The co-creator of long-running free-to-play fantasy MMO RuneScape has revealed the project his new studio has been working on for the last ten years. Surprise! It’s a new free-to-play fantasy MMO. But Andrew Gower and developers Fen Research insist that Brighter Shores will balance its nostalgic feel with a fresh approach to the well-worn genre that Gower himself helped wear in over two decades ago.
Andrew, alongside brothers Paul and Ian, created RuneScape back in 2001, along with co-founding British studio Jagex to keep it running. Gower would stay at Jagex until 2010, working on the eventual successor to the original RuneScape he did much of the development for – since rechristened as RuneScape Classic – before heading off to found new studio Fen Research.
After more than a decade largely off the radar, Gower and Fen have unveiled Brighter Shores, a free-to-play online multiplayer game that at a glance easily bears the hallmarks of Gower’s past work on RuneScape.
It has a similar top-down isometric perspective, reminiscent of old-school nineties CRPGs, with a familiar blend of fantasy questing as twists on classic fantasy classes – players can choose to be a Cryoknight, Hammermage or Guardian in starting region Hopeport’s town guard – and crafting through blacksmithing, fishing, alchemy and similar professions. There’s a signature British whimsy in the game’s announcement trailer too, with Fen saying the new fantasy world of Adothria will likewise be populated by “an abundance of quirky characters”.

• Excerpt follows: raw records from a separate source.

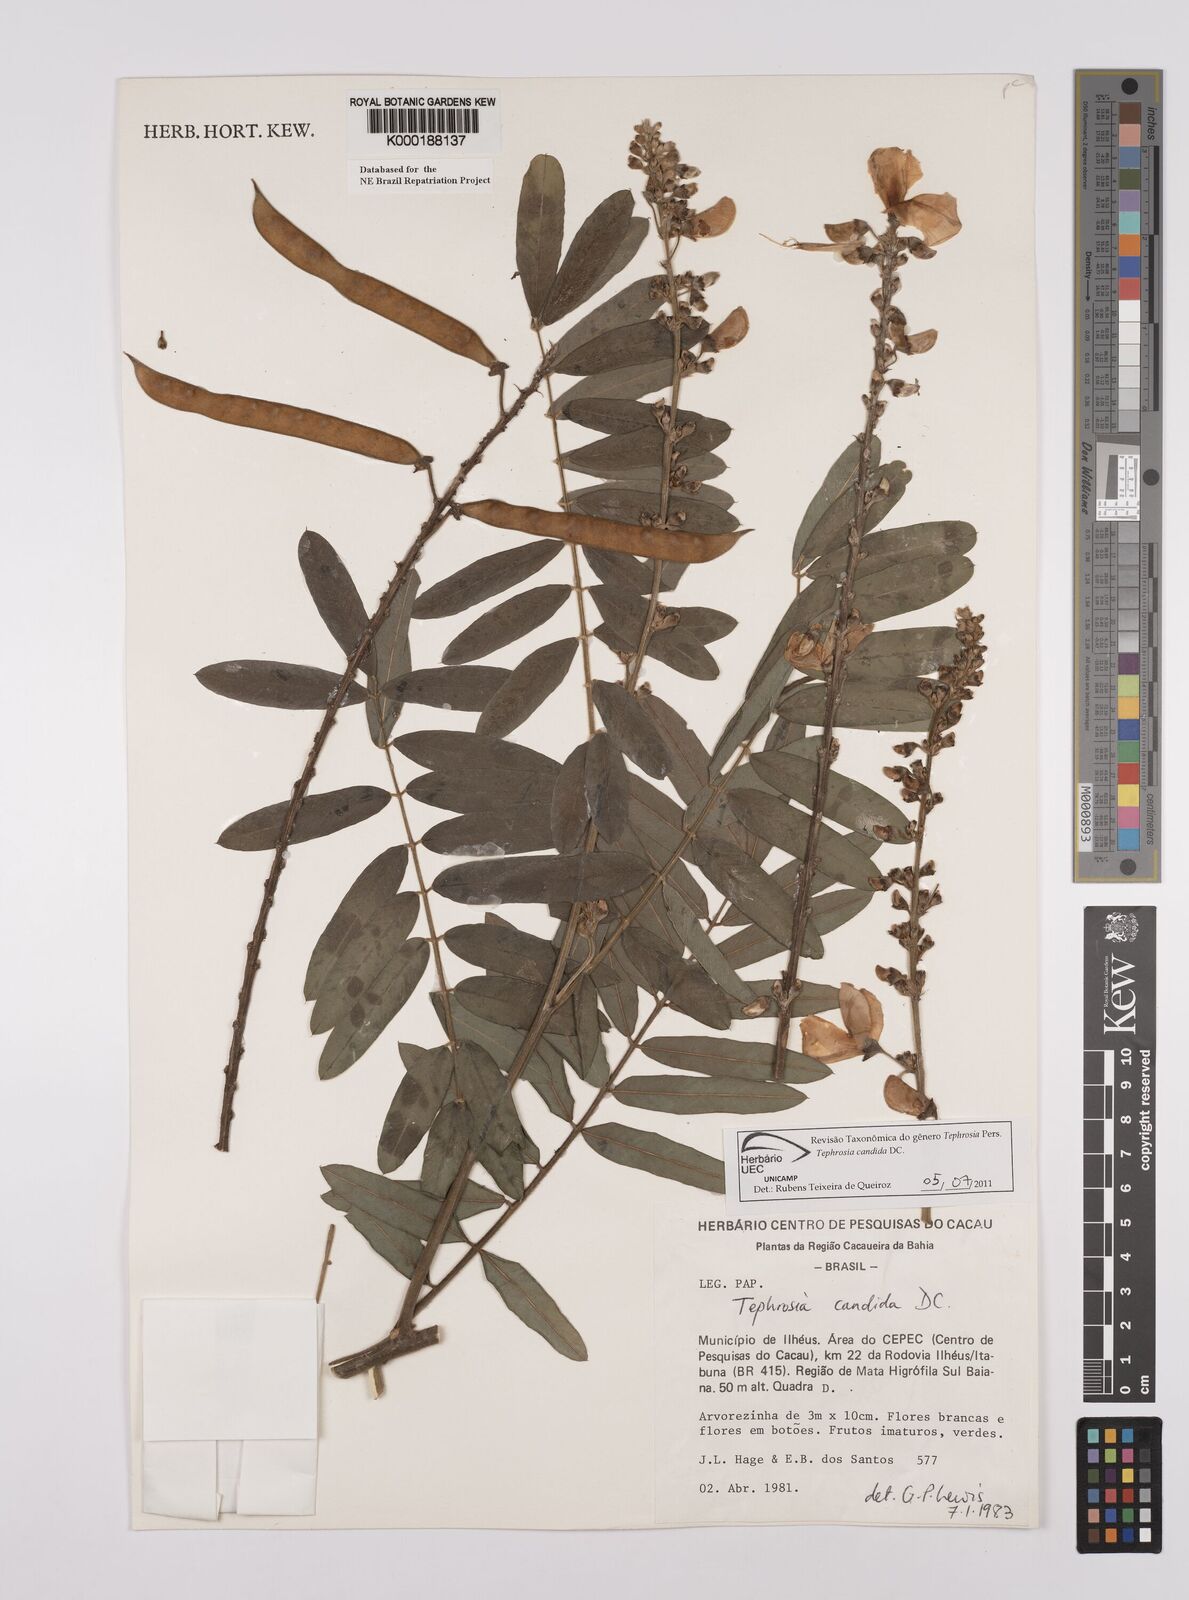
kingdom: Plantae
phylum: Tracheophyta
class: Magnoliopsida
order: Fabales
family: Fabaceae
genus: Tephrosia
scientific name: Tephrosia candida
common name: White tephrosia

While the studio openly leans into the ‘nostalgic’ feel of Brighter Shores in their announcement, though, they also promise that the MMO will look forward as much as back. One of the MMO “flaws” Fen are looking to cut down on in their new offering is the grinding associated with classics of the genre, saying that “innovative game design” (without specifying exactly how that’ll work in practice) will reduce the slog.
The game will be a showcase for Fen’s original engine Fenforge, which does indeed look like a very polished RuneScape in its stylised character models and grid-based environments, which have the vibe of a tabletop Dungeons & Dragons map floating in a void.
Brighter Shores will also apparently resist pairing its free-to-play offering with microtransactions, instead providing “hours upon hours of content” without needing to pay a penny, with the option to buy an “all-inclusive premium pass” to unlock additional quests and areas released as part of the game’s ongoing episodic narrative. The ability to trade items between players – a major part of RuneScape – will also be locked behind the paid pass, along with other features such as the option to change your character’s name.
After a decade in the works, Brighter Shores is due to land on PC and Mac via Steam later in 2024, with “regular” updates to follow after its Q3 arrival.